There is no question that The Washington Post was right when it observed that the selection of Ryan set up a “stark choice” for voters. The Wisconsin congressman’s stances were clearer and more detailed than those of Romney; in many senses, it was the selection of Ryan that clarified the contest for America.

But that clarity did not benefit the ticket on which Ryan ran.

When the votes were counted, the Obama-Biden ticket won a striking victory. The ticket on which Ryan ran secured only an ironic 47 percent of the vote, losing the popular vote by 5 million and losing an Electoral College division that gave the Republicans just 206 votes to 332 for the Democrats.

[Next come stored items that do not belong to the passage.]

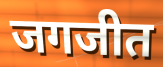
जगजीत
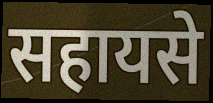
सहायसे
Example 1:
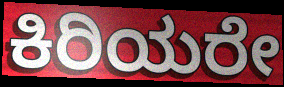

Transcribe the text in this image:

ಕಿರಿಯರೇ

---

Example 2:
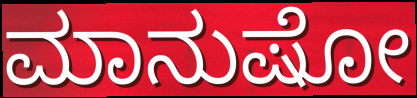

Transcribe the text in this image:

ಮಾನುಷೋ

The Obama-Biden ticket was the first Democratic team to win more than 50 percent of the popular vote in a reelection run since the days of Franklin Delano Roosevelt.

Yes, of course, Romney was rejected. But Romney accepted that rejection. He is not seeking the presidency in 2016, despite serious encouragement from the same party establishment that is enthusiastic about Ryan.

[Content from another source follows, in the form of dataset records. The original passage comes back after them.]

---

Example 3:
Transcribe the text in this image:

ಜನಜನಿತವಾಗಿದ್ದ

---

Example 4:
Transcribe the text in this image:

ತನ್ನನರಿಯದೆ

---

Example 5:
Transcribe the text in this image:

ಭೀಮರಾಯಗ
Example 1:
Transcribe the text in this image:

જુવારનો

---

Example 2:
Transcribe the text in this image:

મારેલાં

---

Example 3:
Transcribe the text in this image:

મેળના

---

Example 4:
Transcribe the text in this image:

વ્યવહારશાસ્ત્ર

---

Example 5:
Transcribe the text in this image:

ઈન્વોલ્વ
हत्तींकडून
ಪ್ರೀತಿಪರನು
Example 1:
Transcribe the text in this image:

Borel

But it is not as if the American people somehow rejected Romney and embraced Ryan in 2012. Ryan, too, was rejected—not just nationally but at home too. The Romney-Ryan ticket lost Ryan’s home state of Wisconsin, which the congressman was supposedly going to secure for the GOP. It also lost Ryan’s hometown of Janesville. It even lost Ryan’s home precinct.

Only hyper-partisan gerrymandering by Wisconsin Governor Scott Walker and his legislative allies prevented Ryan from losing his House seat.

Ryan came out of the 2012 race as a wounded young gun. He wisely eschewed a 2016 presidential run, dismissed talk of leadership bids, and focused on committee work. Now, however, he is prepared to ride again as the last of the young guns. Republicans appear to be prepared to imagine that Ryan has what it takes to lead the House and to stand second-in-line for the presidency.

There is no evidence, however, that this prospect is welcomed by the American people or even the voters who know Ryan best. Voters were offered an opportunity to put Paul Ryan in a leadership position. They said, “No, thanks.”